In remarks delivered at the American Bankers Association last week, Travis Hill, Chair of the US Federal Deposit Insurance Corporation (FDIC), outlined a sweeping reform agenda across supervision, capital standards, liquidity, anti-money laundering (AML), stablecoins, and bank resolution.
Hill signalled a decisive shift in supervisory philosophy, away from process-driven examinations toward a focus on material financial risks and actual noncompliance with laws and regulations. Reforms to the CAMELS rating system are forthcoming, alongside a significant overhaul of consumer compliance examinations. Two capital proposals are also imminent. One would implement the 2017 Basel agreement with modifications tailored to the U.S. economy. The other would address risk sensitivity for all banks, with the intended effect of expanding lending and levelling the playing field between large and small institutions.
Turning to liquidity, Hill proposed allowing banks to count Federal Reserve borrowing capacity toward their Liquidity Coverage Ratio, a change he argued would better reflect the realities of acute stress events.

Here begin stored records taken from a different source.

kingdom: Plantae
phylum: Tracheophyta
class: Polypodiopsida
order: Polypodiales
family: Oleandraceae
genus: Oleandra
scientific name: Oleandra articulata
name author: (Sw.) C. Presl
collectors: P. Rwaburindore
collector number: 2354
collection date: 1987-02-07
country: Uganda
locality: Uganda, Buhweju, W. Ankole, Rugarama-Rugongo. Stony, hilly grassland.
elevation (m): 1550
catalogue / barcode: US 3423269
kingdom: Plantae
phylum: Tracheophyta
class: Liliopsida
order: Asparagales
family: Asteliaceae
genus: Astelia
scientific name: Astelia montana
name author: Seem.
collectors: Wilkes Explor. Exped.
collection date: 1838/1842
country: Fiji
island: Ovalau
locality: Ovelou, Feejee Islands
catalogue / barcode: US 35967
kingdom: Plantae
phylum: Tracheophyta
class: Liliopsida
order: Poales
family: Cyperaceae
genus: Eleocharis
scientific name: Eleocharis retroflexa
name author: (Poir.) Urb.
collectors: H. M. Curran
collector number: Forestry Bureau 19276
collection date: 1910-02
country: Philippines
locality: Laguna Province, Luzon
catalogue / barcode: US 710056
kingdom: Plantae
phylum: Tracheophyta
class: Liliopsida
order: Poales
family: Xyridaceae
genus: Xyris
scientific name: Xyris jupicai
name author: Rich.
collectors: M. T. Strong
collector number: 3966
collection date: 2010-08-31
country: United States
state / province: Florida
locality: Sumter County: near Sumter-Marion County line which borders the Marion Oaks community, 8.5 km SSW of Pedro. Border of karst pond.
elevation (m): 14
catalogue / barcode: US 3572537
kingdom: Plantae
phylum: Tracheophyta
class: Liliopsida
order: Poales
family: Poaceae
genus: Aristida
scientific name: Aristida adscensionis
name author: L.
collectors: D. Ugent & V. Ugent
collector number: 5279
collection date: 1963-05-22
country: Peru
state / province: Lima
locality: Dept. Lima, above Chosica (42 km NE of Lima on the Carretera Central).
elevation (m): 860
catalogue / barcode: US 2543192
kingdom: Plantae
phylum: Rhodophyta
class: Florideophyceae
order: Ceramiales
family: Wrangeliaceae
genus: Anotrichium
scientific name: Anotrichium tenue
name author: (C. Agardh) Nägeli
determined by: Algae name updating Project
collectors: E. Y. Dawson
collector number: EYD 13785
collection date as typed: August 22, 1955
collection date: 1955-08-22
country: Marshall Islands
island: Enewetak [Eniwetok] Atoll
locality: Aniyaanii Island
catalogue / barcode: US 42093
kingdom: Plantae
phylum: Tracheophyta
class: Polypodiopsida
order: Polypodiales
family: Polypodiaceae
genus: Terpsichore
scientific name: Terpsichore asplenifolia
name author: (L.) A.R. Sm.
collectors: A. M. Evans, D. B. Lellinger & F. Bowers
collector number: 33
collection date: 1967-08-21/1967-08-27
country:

On AML, he called for a smarter, risk-focused regime and encouraged banks to adopt AI tools without fear of supervisory penalty.
On stablecoins, the FDIC plans to propose that payment stablecoins are not eligible for FDIC pass-through insurance, a question Hill argued should be answered “definitively by regulation, rather than waiting until a bank that holds stablecoin reserves fails.” Finally, Hill announced plans to rescind the FDIC’s 2009 restrictions on private investor participation in failed bank purchases and to explore an emergency shelf charter exception that would allow nonbanks to bid rapidly on failed institutions, with the goal of reducing costs to the Deposit Insurance Fund.